*Task inputs:*
━━━━━━━━━━━━━━━━━━━━
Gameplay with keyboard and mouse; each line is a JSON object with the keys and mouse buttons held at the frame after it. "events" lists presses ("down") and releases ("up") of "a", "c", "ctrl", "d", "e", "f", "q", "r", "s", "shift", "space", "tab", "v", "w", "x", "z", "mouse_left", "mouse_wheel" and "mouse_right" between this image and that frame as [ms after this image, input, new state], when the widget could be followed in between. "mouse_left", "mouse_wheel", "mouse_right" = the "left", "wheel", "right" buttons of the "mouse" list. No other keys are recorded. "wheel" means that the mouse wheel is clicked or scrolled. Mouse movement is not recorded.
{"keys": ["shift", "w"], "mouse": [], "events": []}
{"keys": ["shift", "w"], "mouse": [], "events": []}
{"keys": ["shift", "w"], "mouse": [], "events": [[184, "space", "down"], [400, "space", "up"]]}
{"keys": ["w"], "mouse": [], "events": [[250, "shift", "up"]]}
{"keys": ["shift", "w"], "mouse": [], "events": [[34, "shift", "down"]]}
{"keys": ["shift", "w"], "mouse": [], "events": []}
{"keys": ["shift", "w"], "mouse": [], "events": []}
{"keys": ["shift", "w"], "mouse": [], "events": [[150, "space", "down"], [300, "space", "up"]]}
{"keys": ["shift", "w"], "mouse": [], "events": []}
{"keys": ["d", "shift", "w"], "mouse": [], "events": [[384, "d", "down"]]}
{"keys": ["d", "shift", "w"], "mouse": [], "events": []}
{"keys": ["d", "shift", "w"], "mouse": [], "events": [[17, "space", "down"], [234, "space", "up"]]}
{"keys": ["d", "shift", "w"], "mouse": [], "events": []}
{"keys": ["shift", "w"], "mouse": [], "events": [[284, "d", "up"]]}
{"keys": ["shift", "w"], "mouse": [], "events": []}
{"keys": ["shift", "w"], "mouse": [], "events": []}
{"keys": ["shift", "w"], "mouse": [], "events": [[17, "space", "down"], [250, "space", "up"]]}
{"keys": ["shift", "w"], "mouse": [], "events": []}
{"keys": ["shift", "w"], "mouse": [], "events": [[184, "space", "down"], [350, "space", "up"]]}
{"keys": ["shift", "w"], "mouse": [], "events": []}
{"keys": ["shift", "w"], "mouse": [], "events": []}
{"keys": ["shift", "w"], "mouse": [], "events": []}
━━━━━━━━━━━━━━━━━━━━
*Exercise directions:*
Repeat back the material above verbatim, including every line.

*Answer for this exercise:*
Gameplay with keyboard and mouse; each line is a JSON object with the keys and mouse buttons held at the frame after it. "events" lists presses ("down") and releases ("up") of "a", "c", "ctrl", "d", "e", "f", "q", "r", "s", "shift", "space", "tab", "v", "w", "x", "z", "mouse_left", "mouse_wheel" and "mouse_right" between this image and that frame as [ms after this image, input, new state], when the widget could be followed in between. "mouse_left", "mouse_wheel", "mouse_right" = the "left", "wheel", "right" buttons of the "mouse" list. No other keys are recorded. "wheel" means that the mouse wheel is clicked or scrolled. Mouse movement is not recorded.
{"keys": ["shift", "w"], "mouse": [], "events": []}
{"keys": ["shift", "w"], "mouse": [], "events": []}
{"keys": ["shift", "w"], "mouse": [], "events": [[184, "space", "down"], [400, "space", "up"]]}
{"keys": ["w"], "mouse": [], "events": [[250, "shift", "up"]]}
{"keys": ["shift", "w"], "mouse": [], "events": [[34, "shift", "down"]]}
{"keys": ["shift", "w"], "mouse": [], "events": []}
{"keys": ["shift", "w"], "mouse": [], "events": []}
{"keys": ["shift", "w"], "mouse": [], "events": [[150, "space", "down"], [300, "space", "up"]]}
{"keys": ["shift", "w"], "mouse": [], "events": []}
{"keys": ["d", "shift", "w"], "mouse": [], "events": [[384, "d", "down"]]}
{"keys": ["d", "shift", "w"], "mouse": [], "events": []}
{"keys": ["d", "shift", "w"], "mouse": [], "events": [[17, "space", "down"], [234, "space", "up"]]}
{"keys": ["d", "shift", "w"], "mouse": [], "events": []}
{"keys": ["shift", "w"], "mouse": [], "events": [[284, "d", "up"]]}
{"keys": ["shift", "w"], "mouse": [], "events": []}
{"keys": ["shift", "w"], "mouse": [], "events": []}
{"keys": ["shift", "w"], "mouse": [], "events": [[17, "space", "down"], [250, "space", "up"]]}
{"keys": ["shift", "w"], "mouse": [], "events": []}
{"keys": ["shift", "w"], "mouse": [], "events": [[184, "space", "down"], [350, "space", "up"]]}
{"keys": ["shift", "w"], "mouse": [], "events": []}
{"keys": ["shift", "w"], "mouse": [], "events": []}
{"keys": ["shift", "w"], "mouse": [], "events": []}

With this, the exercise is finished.